This increase in supply is notable because volume has remained low throughout 2014. Supply as of May 31 totaled $115.15 billion, compared with $153.03 billion for the same period in 2013. John Dillon, chief muni strategist at Morgan Stanley, said volume will remain high the next few weeks, offering investors an opportunity to put money to work.

"Available reinvestment dollars are greatest during the next three months while supply is historically tightest during much of that same period," Dillon wrote in a report Friday. "It may be prudent to get ahead of it."

Volume for the coming week is largely driven up by the $1.7 billion of Los Angeles County Unified School District refunding general obligation bonds JPMorgan Securities is scheduled to bring to market.

Even with higher levels of issuance, investors believe the deals coming to market will be priced in favor of the sellers because buyers have been starved for bonds all year, and they received cash from coupon payments and bonds maturing on June 1, giving them more money to put to work.

"For those deals [coming in the next week], it's more helpful for the issuer," Valeri said. "They will be able to pull off a deal here for low borrowing costs — for investors, less of an opportunity."

The $5.6 billion in volume in the past week came in short of the $6.5 billion that had been forecast, as yields jumped in the first part of the week, making planned refunding deals less attractive to issuers. At least six large deals were reduced in size by a total of $807 million.

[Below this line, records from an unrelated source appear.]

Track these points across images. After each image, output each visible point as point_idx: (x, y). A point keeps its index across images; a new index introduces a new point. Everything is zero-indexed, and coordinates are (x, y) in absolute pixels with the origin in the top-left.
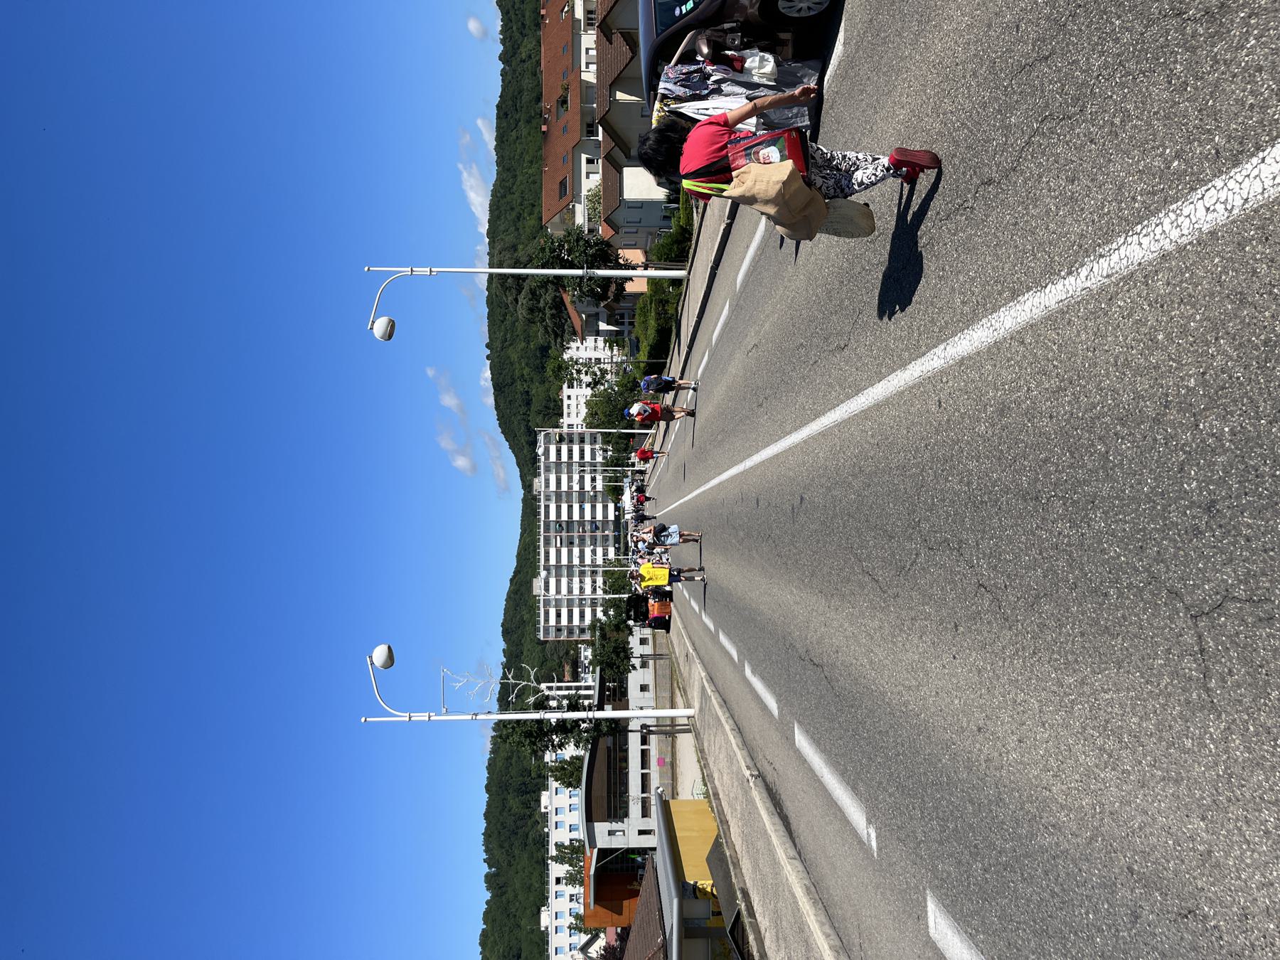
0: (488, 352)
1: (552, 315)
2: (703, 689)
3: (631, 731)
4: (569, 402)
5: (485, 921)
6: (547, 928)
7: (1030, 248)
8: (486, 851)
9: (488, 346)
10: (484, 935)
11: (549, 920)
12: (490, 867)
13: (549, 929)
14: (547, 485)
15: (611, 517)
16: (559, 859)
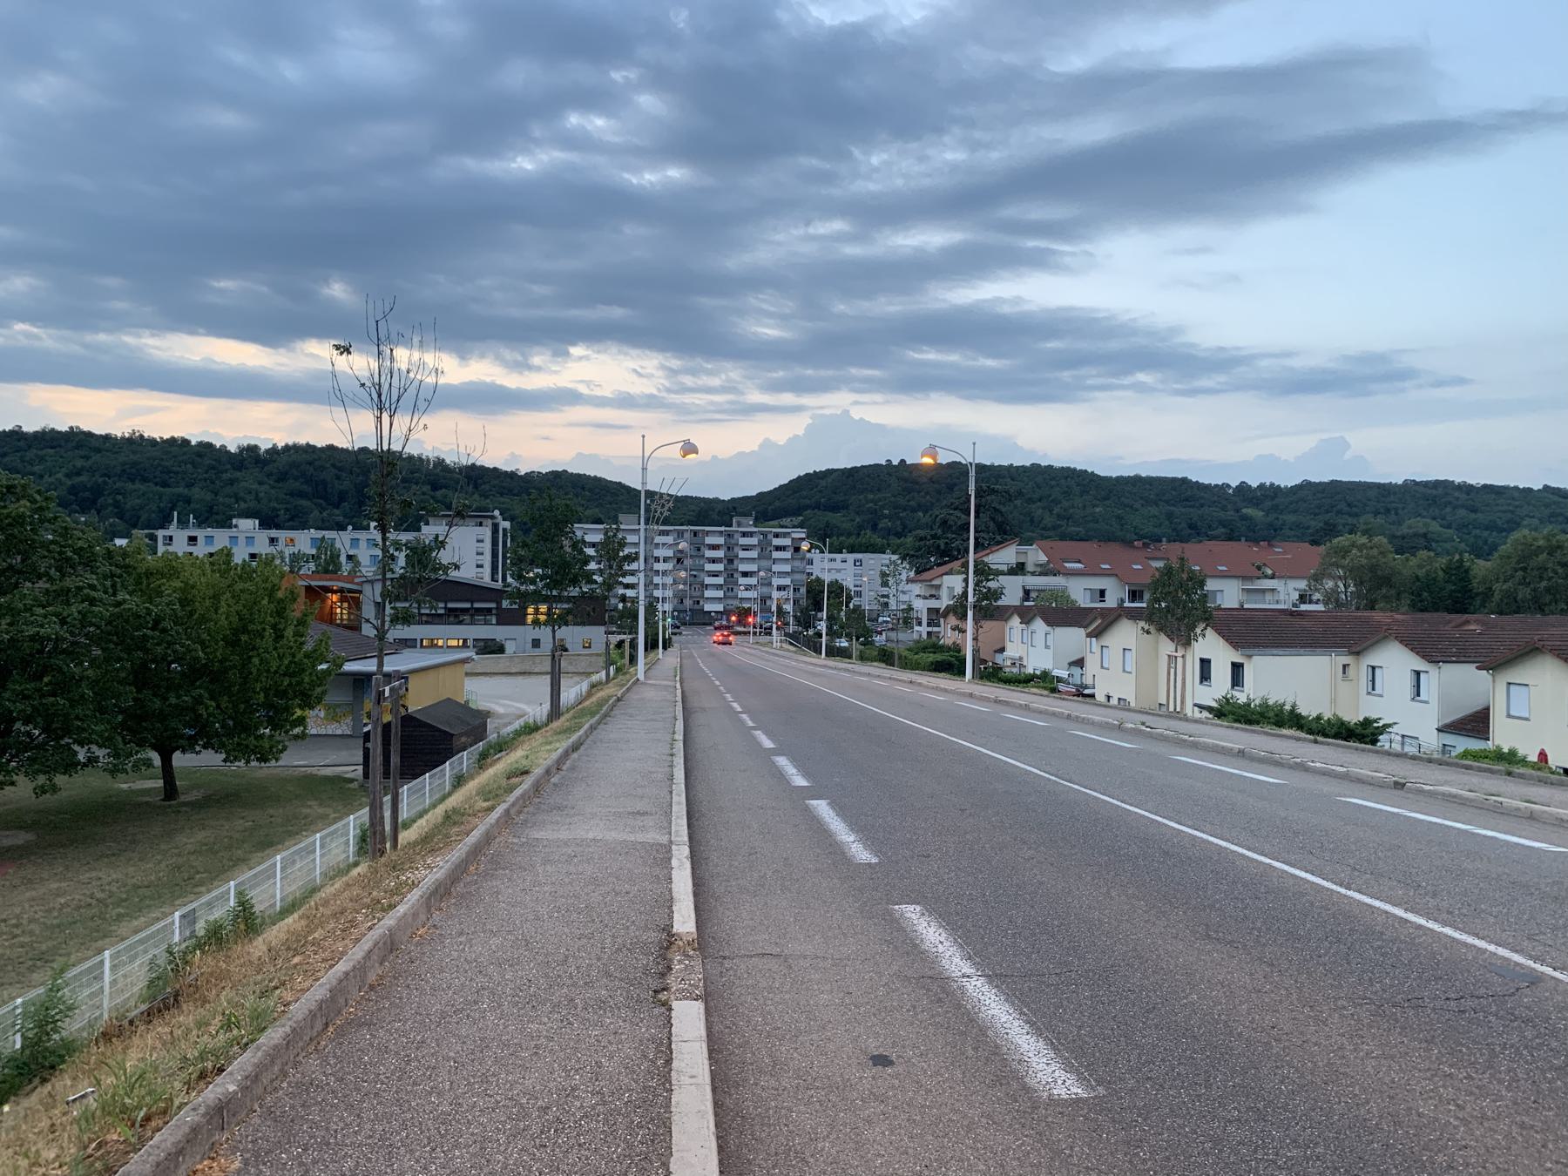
0: (1268, 484)
1: (939, 546)
2: (610, 697)
3: (554, 631)
4: (839, 561)
5: (200, 444)
6: (236, 526)
7: (463, 1032)
8: (287, 446)
9: (903, 461)
10: (186, 442)
11: (244, 529)
12: (267, 451)
13: (234, 530)
14: (744, 534)
15: (707, 607)
16: (320, 544)
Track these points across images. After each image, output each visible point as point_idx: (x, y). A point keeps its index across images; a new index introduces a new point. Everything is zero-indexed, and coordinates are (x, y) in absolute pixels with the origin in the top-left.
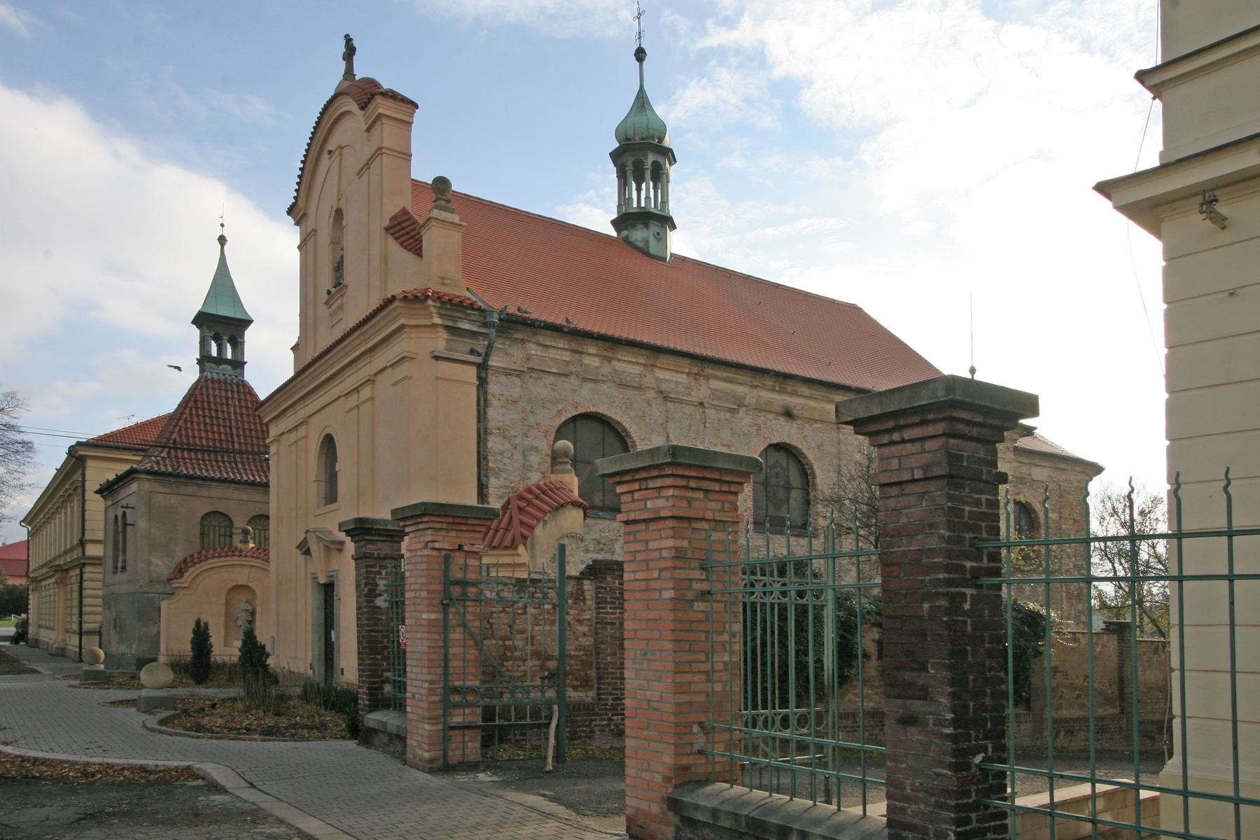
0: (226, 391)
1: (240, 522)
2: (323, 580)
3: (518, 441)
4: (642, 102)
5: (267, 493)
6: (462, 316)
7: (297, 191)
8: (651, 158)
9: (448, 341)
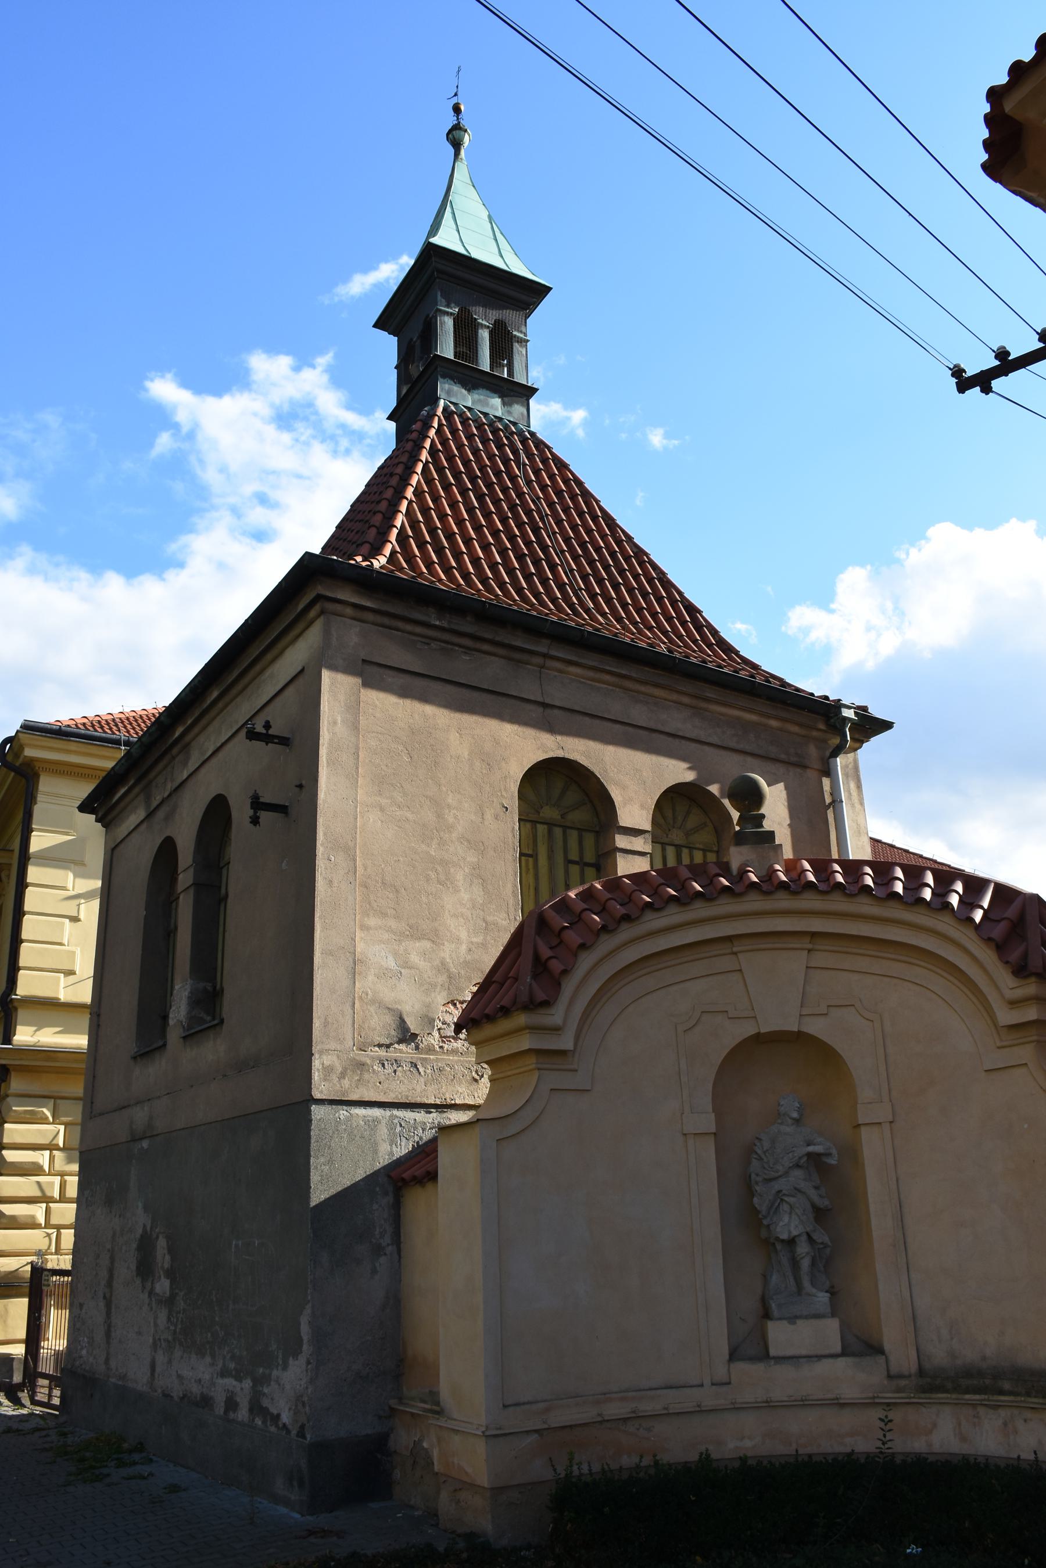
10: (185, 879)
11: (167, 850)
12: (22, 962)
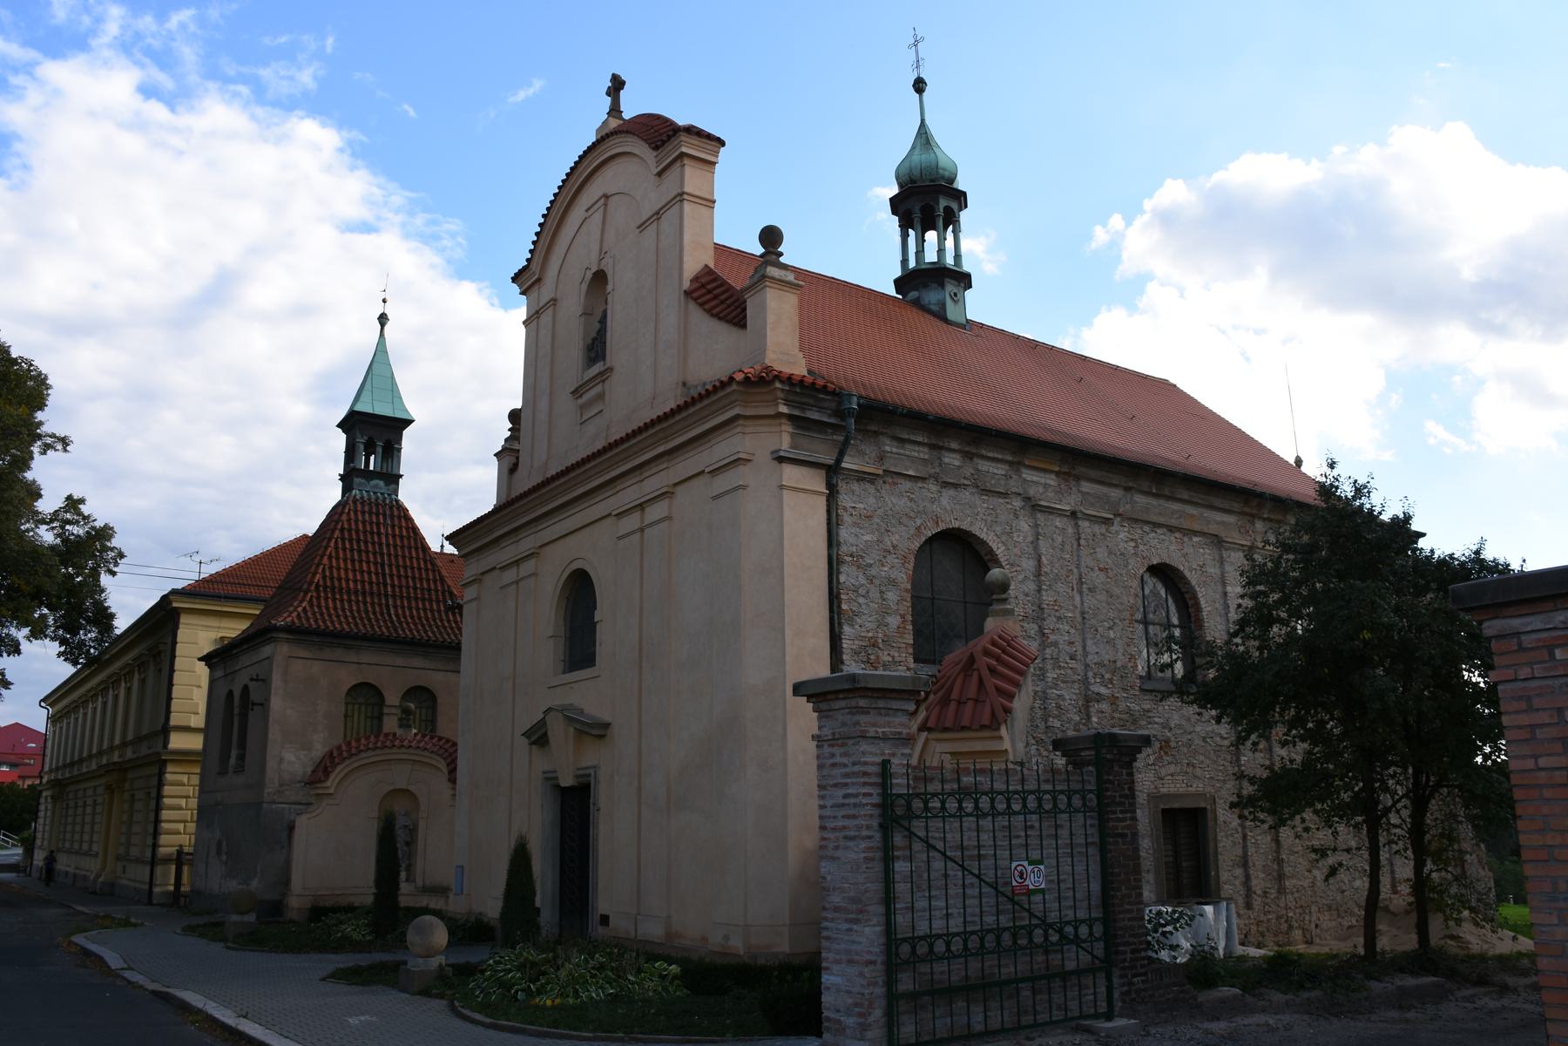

Bonds with intermediate and long maturities rose for the week with the 10-year jumping by 10 basis points to 2.27% and the 30-year by nine basis points to 3.52%, according to Municipal Market Advisors. The two-year held steady at 0.33%

Market participants see bonds being priced expensively in the weeks ahead because yields for benchmark bonds remain relatively low, and did not sell off after Friday's employment situation report showed non-farm payrolls rose 217,000 in May. Yields remained steady throughout the curve Friday according to both Municipal Market Data and MMA.

The spread between the triple-A 10-year benchmark general obligation bond and the benchmark 10-year Treasury note has compressed by 14.47 basis points to 86.97 from June 5, 2013, to June 4, 2014, according to MMD.

"We're due for a spread correction," a Midwest trader said. "The secondary is unwinnable because buyers are paying attention to new issues — buyers are holding out for higher yields."q

Treasuries weakened Friday, with the two-year note climbing three basis points to 0.41% and the 10-year benchmark inching up one basis point to 2.60%. The 30-year yield remaining at 3.44% from Thursday's market close.